# Mortorcycle, sidecar and scooter



## Phil_expat (Jan 3, 2011)

After almost 8 years my Scooter/trike constant repairs is justifying replacing it. It is a Chinese made scooter. The trike is for the family and I am also considered buying a single scooter for myself. The major brands in the Philippines are Honda, Kawasaki, Yamaha and Suzuki. My considerations are reliability, performance, availability of parts and repair when necessary.
I have searched on the internet for 3S shops that are supposed to be sales, service and parts. The mechanics are supposed to me trained by the manufacturer in a 3S shop.
Honda Supremo (new name for TMX 155) is my choice for the trike. The new model has new features: It has electric start and full instrumentation. There is a major 3S shop next to the LTO in Angeles proper and another good 3S shop in DAU very near the bus terminal. Parts are very easy to get and the motorcycle is easy to mate to a side car. I do not like any of their scooters. I did buy one from the dealer in DAU since it is near my home (the other dealer by the LTO does seem better). Included in the sale price is free extended 3 year warrantee, a surprisingly very nice helmet, 2 free shock absorbers (for use with a trike) and a silly Honda shirt. I am waiting for the sidecar to be built. 
As far as the scooter goes: I do like the Suzuki Hayate 125 fl. There is only 1 3S dealer that is near Robinson’s mall in Angeles. They do NOT have parts although they claim to be and listed by Suzuki as a 3S shop. I been told parts are hard to get so that is off my list. I am leaning towards the Yamaha Mio. There is a very nice 3S shop near where I bought my Honda Supremo.


----------



## jon1 (Mar 18, 2012)

If you are leaning towards Yamaha, why not a Sniper? It has a 135cc liquid cooled engine. It has enough torque to get you around. I have one that is 6 years old now and had no problems with it to date. Very durable and gets 100 miles to 1L of gas. It is good for getting around the town in.


----------



## M.C.A. (Feb 24, 2013)

Use the coveted motorcycle that all tricycle drivers prefer if their budget fits and thats the Kawasaki 175cc Barako, it's a very strong bike and will last you many years, they run about 75,000 -85,000 peso's new.
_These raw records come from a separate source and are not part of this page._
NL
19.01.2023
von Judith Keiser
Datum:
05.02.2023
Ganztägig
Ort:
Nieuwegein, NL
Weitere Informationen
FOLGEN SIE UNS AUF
You could also get a used truck (I wished I'd bought a truck) or vehicle for about the same price, you won't have to worry about getting soaked and the trips are more pleasurable. We bought a Mitsubishi Lancer 4 door for 65,000 peso's it needed work, shocks and stuff like that but it's more than paid for itself after 5 years it also has a much bigger engine 1200cc.


----------